On June 25, 1996, O’Neill arranged a retreat for FBI and CIA agents at the bureau’s training center in Quantico, Virginia. “We had hot dogs and hamburgers, and John let the CIA guys on the firing range, because they never get to shoot,” Giblin recalled. “Then everyone’s beeper went off.” Another explosion in Saudi Arabia, at the Khobar Towers, a military housing complex in Dhahran, had killed nineteen American soldiers and injured more than five hundred other people, including Saudis. O’Neill assembled a team of nearly a hundred agents, support personnel, and members of various police agencies. The next day, they were on an Air Force transport plane to Saudi Arabia. A few weeks later, they were joined by O’Neill and the FBI director, Louis Freeh.

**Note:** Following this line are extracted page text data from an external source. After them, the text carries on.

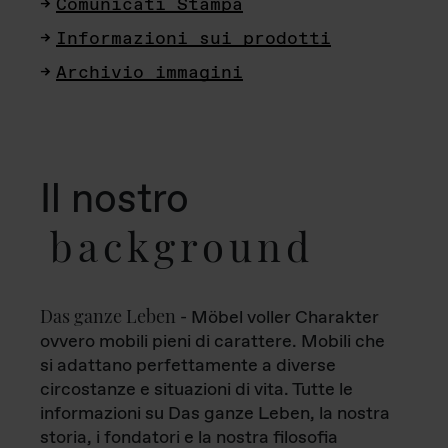
Comunicati Stampa
Informazioni sui prodotti
Archivio immagini
Il nostro
background
Das ganze Leben
- Möbel voller Charakter
ovvero mobili pieni di carattere. Mobili che
si adattano perfettamente a diverse
circostanze e situazioni di vita. Tutte le
informazioni su Das ganze Leben, la nostra
storia, i fondatori e la nostra filosofia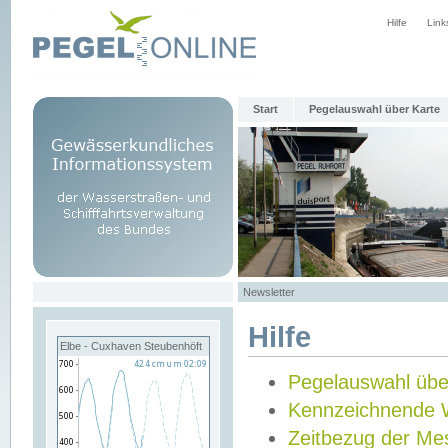
Hilfe
Link
Start
Pegelauswahl über Karte
Newsletter
Hilfe
Elbe - Cuxhaven Steubenhöft
Pegelauswahl übe
Kennzeichnende 
Zeitbezug der Me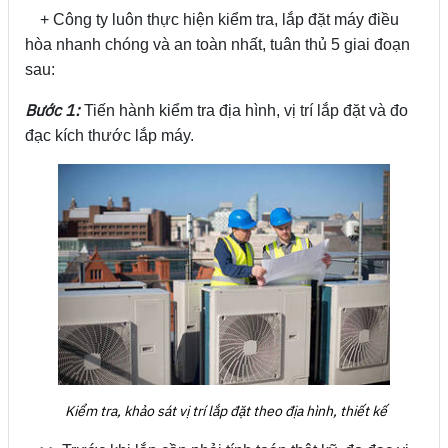
+ Công ty luôn thực hiện kiểm tra, lắp đặt máy điều
hòa nhanh chóng và an toàn nhất, tuân thủ 5 giai đoạn
sau:
Bước 1:
Tiến hành kiểm tra địa hình, vị trí lắp đặt và đo
đạc kích thước lắp máy.
Kiểm tra, khảo sát vị trí lắp đặt theo địa hình, thiết kế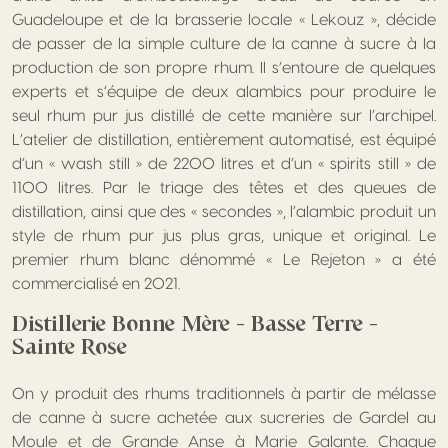
Guadeloupe et de la brasserie locale « Lekouz », décide
de passer de la simple culture de la canne à sucre à la
production de son propre rhum. Il s’entoure de quelques
experts et s’équipe de deux alambics pour produire le
seul rhum pur jus distillé de cette manière sur l’archipel.
L’atelier de distillation, entièrement automatisé, est équipé
d’un « wash still » de 2200 litres et d’un « spirits still » de
1100 litres. Par le triage des têtes et des queues de
distillation, ainsi que des « secondes », l’alambic produit un
style de rhum pur jus plus gras, unique et original. Le
premier rhum blanc dénommé « Le Rejeton » a été
commercialisé en 2021.
Distillerie Bonne Mère – Basse Terre –
Sainte Rose
On y produit des rhums traditionnels à partir de mélasse
de canne à sucre achetée aux sucreries de Gardel au
Moule et de Grande Anse à Marie Galante. Chaque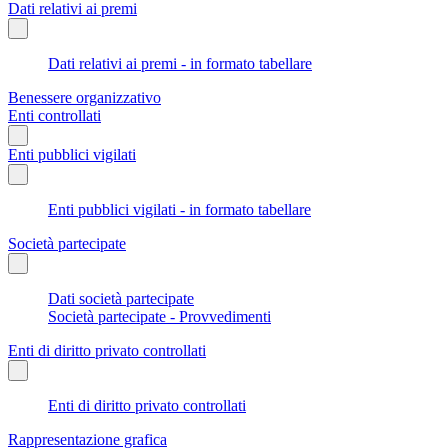
Dati relativi ai premi
Dati relativi ai premi - in formato tabellare
Benessere organizzativo
Enti controllati
Enti pubblici vigilati
Enti pubblici vigilati - in formato tabellare
Società partecipate
Dati società partecipate
Società partecipate - Provvedimenti
Enti di diritto privato controllati
Enti di diritto privato controllati
Rappresentazione grafica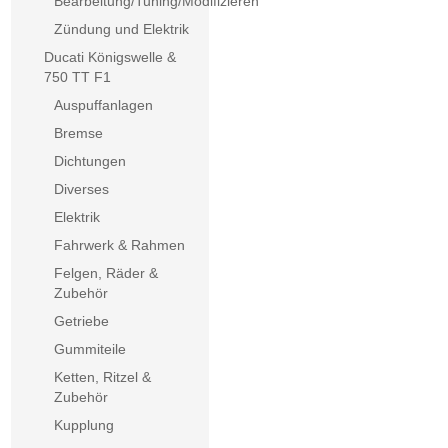
Bearbeitung/Tuning/Modifizieren
Zündung und Elektrik
Ducati Königswelle &
750 TT F1
Auspuffanlagen
Bremse
Dichtungen
Diverses
Elektrik
Fahrwerk & Rahmen
Felgen, Räder &
Zubehör
Getriebe
Gummiteile
Ketten, Ritzel &
Zubehör
Kupplung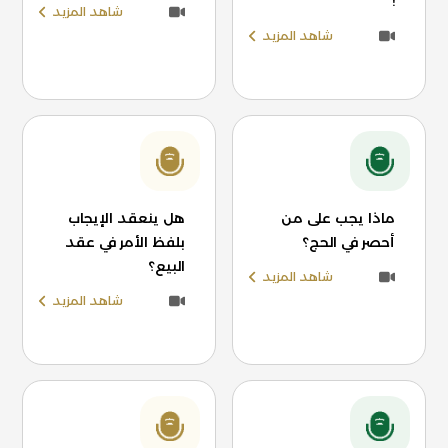
!
شاهد المزيد
شاهد المزيد
ماذا يجب على من
هل ينعقد الإيجاب
أحصر في الحج؟
بلفظ الأمر في عقد
البيع؟
شاهد المزيد
شاهد المزيد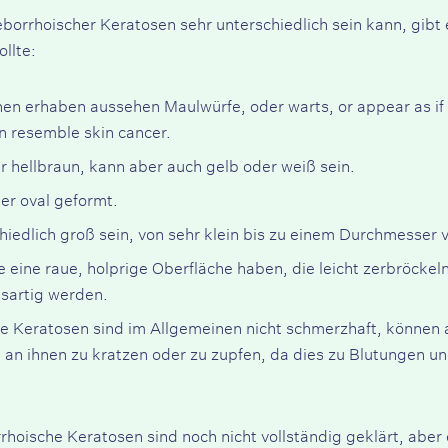
borrhoischer Keratosen sehr unterschiedlich sein kann, gib
llte:
nnen erhaben aussehen
Maulwürfe
, oder
warts
, or appear as i
an resemble skin cancer.
r hellbraun, kann aber auch gelb oder weiß sein.
er oval geformt.
iedlich groß sein, von sehr klein bis zu einem Durchmesser 
 eine raue, holprige Oberfläche haben, die leicht zerbröckeln
hsartig werden.
 Keratosen sind im Allgemeinen nicht schmerzhaft, können a
 an ihnen zu kratzen oder zu zupfen, da dies zu Blutungen un
hoische Keratosen sind noch nicht vollständig geklärt, aber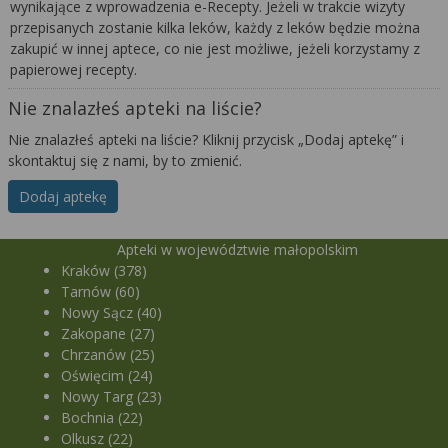
wynikające z wprowadzenia e-Recepty. Jeżeli w trakcie wizyty
przepisanych zostanie kilka leków, każdy z leków będzie można
zakupić w innej aptece, co nie jest możliwe, jeżeli korzystamy z
papierowej recepty.
Nie znalazłeś apteki na liście?
Nie znalazłeś apteki na liście? Kliknij przycisk „Dodaj aptekę” i
skontaktuj się z nami, by to zmienić.
Dodaj aptekę
Apteki w województwie małopolskim
Kraków (378)
Tarnów (60)
Nowy Sącz (40)
Zakopane (27)
Chrzanów (25)
Oświęcim (24)
Nowy Targ (23)
Bochnia (22)
Olkusz (22)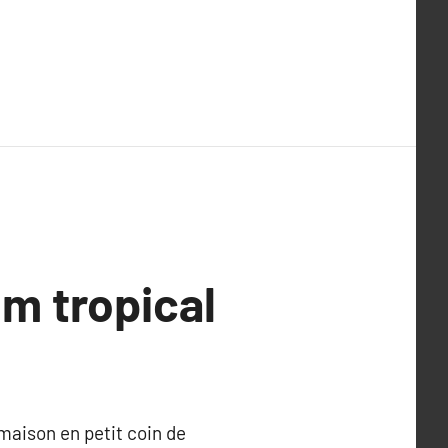
um tropical
maison en petit coin de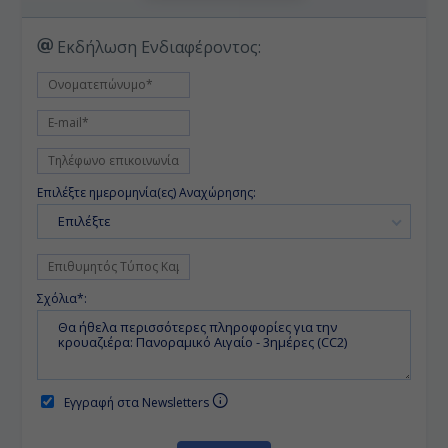
Εκδήλωση Ενδιαφέροντος:
Επιλέξτε ημερομηνία(ες) Αναχώρησης:
Επιλέξτε
Σχόλια*:
Εγγραφή στα Newsletters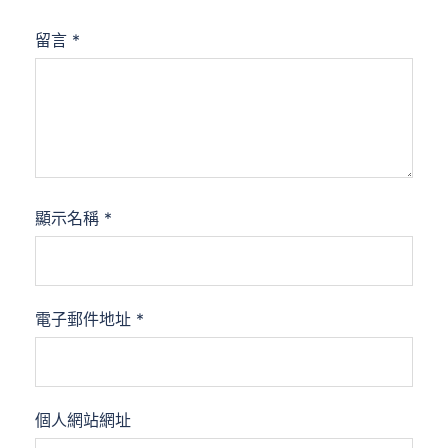
留言
*
顯示名稱
*
電子郵件地址
*
個人網站網址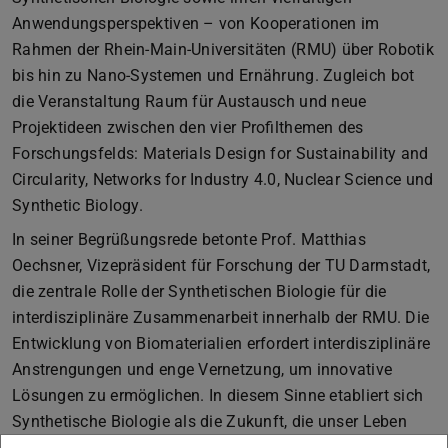
Anwendungsperspektiven – von Kooperationen im
Rahmen der Rhein-Main-Universitäten (RMU) über Robotik
bis hin zu Nano-Systemen und Ernährung. Zugleich bot
die Veranstaltung Raum für Austausch und neue
Projektideen zwischen den vier Profilthemen des
Forschungsfelds: Materials Design for Sustainability and
Circularity, Networks for Industry 4.0, Nuclear Science und
Synthetic Biology.
In seiner Begrüßungsrede betonte Prof. Matthias
Oechsner, Vizepräsident für Forschung der TU Darmstadt,
die zentrale Rolle der Synthetischen Biologie für die
interdisziplinäre Zusammenarbeit innerhalb der RMU. Die
Entwicklung von Biomaterialien erfordert interdisziplinäre
Anstrengungen und enge Vernetzung, um innovative
Lösungen zu ermöglichen. In diesem Sinne etabliert sich
Synthetische Biologie als die Zukunft, die unser Leben
auf ganz unterschiedlichen Ebenen profitieren und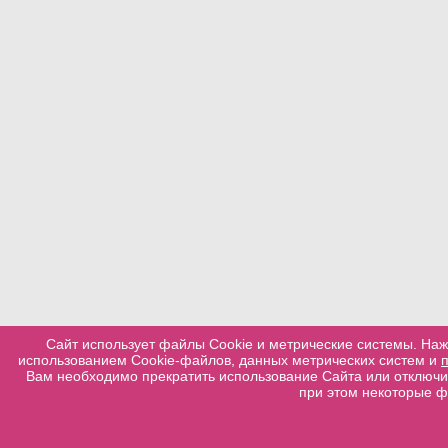
Сайт использует файлы Cookie и метрические системы. Наж
использованием Cookie-файлов, данных метрических систем и
Вам необходимо прекратить использование Сайта или отключит
при этом некоторые ф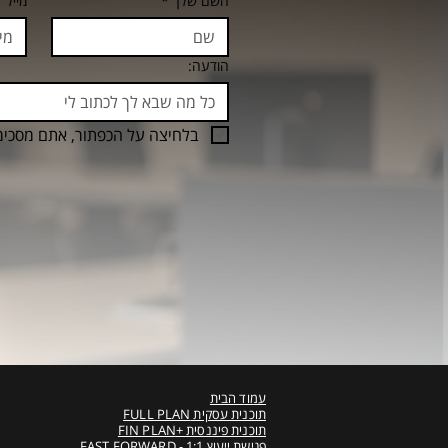
השם שלך
*
מייל
*
הודעה:
בלחיצה על הכפתור, אתם מסכימ
עמוד הבית
תוכנית עסקית FULL PLAN
תוכנית פיננסית +FIN PLAN
פגישת ייעוץ 1:1 - FAST FORWARD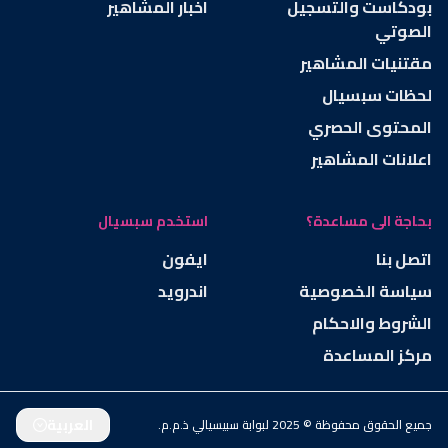
بودكاست والتسجيل
اخبار المشاهير
الصوتي
مقتنيات المشاهير
لحظات سبسيال
المحتوى الحصري
اعلانات المشاهير
بحاجة الى مساعدة؟
استخدم سبسيال
اتصل بنا
ايفون
سياسة الخصوصية
اندرويد
الشروط والاحكام
مركز المساعدة
العربية
جميع الحقوق محفوظة © 2025 لبوابة سبيسيالي ذ.م.م.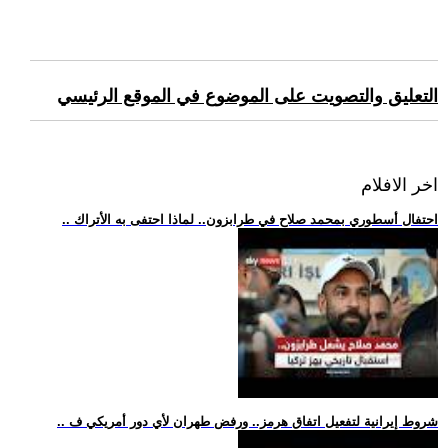
التعليق والتصويت على الموضوع في الموقع الرئيسي
اخر الافلام
.. احتفال أسطوري بمحمد صلاح في طرابزون.. لماذا احتفى به الأتراك
.. شروط إيرانية لتفعيل اتفاق هرمز.. ورفض طهران لأي دور أمريكي ف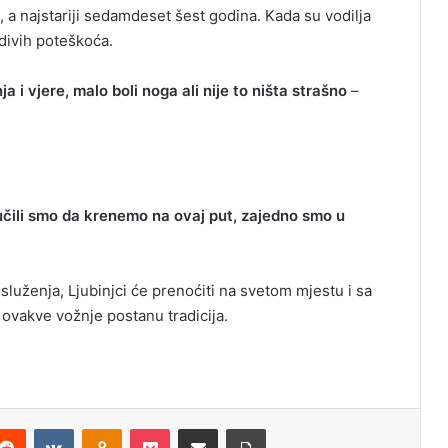
a najstariji sedamdeset šest godina. Kada su vodilja
adivih poteškoća.
 i vjere, malo boli noga ali nije to ništa strašno
–
učili smo da krenemo na ovaj put, zajedno smo u
luženja, Ljubinjci će prenoćiti na svetom mjestu i sa
a ovakve vožnje postanu tradicija.
Reddit
VKontakte
Odnoklassniki
Pocket
Podijeli putem Emaila
Odštampaj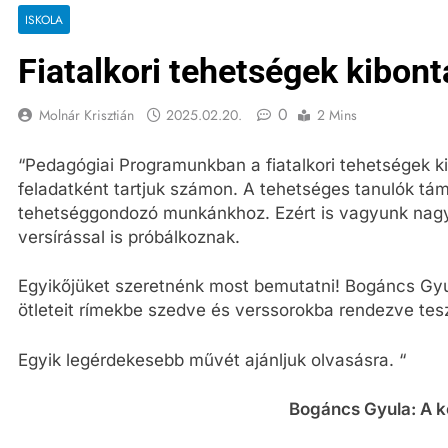
ISKOLA
Fiatalkori tehetségek kibon
0
Molnár Krisztián
2025.02.20.
2 Mins
“Pedagógiai Programunkban a fiatalkori tehetségek ki
feladatként tartjuk számon. A tehetséges tanulók tá
tehetséggondozó munkánkhoz. Ezért is vagyunk nagyo
versírással is próbálkoznak.
Egyikőjüket szeretnénk most bemutatni! Bogáncs Gyul
ötleteit rímekbe szedve és verssorokba rendezve tes
Egyik legérdekesebb művét ajánljuk olvasásra. “
Bogáncs Gyula: A k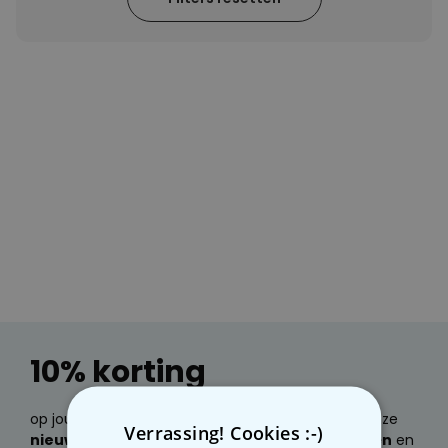
Personaliseerbaar
Gepersonaliseerde boxershort
met gezicht en tekst
Meer dan
11.600
keer
29,99 €
gekocht
Personaliseerbaar
Gepersonaliseerde boxershort
met rits ontwerp
Meer dan
700
keer
29,99 €
gekocht
Polaroid-look
Gepersonaliseerde
Geurhanger set van 2
Meer dan
13.900
keer
19,99 €
gekocht
10% korting
op jouw volgende bestelling. Wil je e-mails over onze
Verrassing! Cookies :-)
nieuwste producten, geweldige cadeau ideeën
en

It was evening when the two men arrived in Dhahran. The disaster site was a vast crater illuminated by lights on high stanchions; nearby lay charred automobiles and upended Humvees. Looming above the debris were the ruins of the housing complex. This was the largest bomb that the FBI had ever investigated, even more powerful than the explosives that had killed 168 people in Oklahoma City in 1995. O’Neill walked through the rubble, greeting exhausted agents who were sifting the sand for evidence. Under a tarp nearby, investigators were gradually reconstructing fragments of the truck that had carried the bomb.
In the Khobar Towers case, neither the Saudis nor the State Department seemed eager to pursue a trail of evidence that pointed to Iranian terrorists as the likeliest perpetrators. The Clinton administration did not relish the prospect of military retaliation against a country that seemed to be moderating its anti-Western policies, and according to Clarke, the Saudis impeded the FBI investigation because they were worried about the American response. “They were afraid that we would have to bomb Iran,” I was told by a Clinton administration official, who added that that would have been a likely course of action.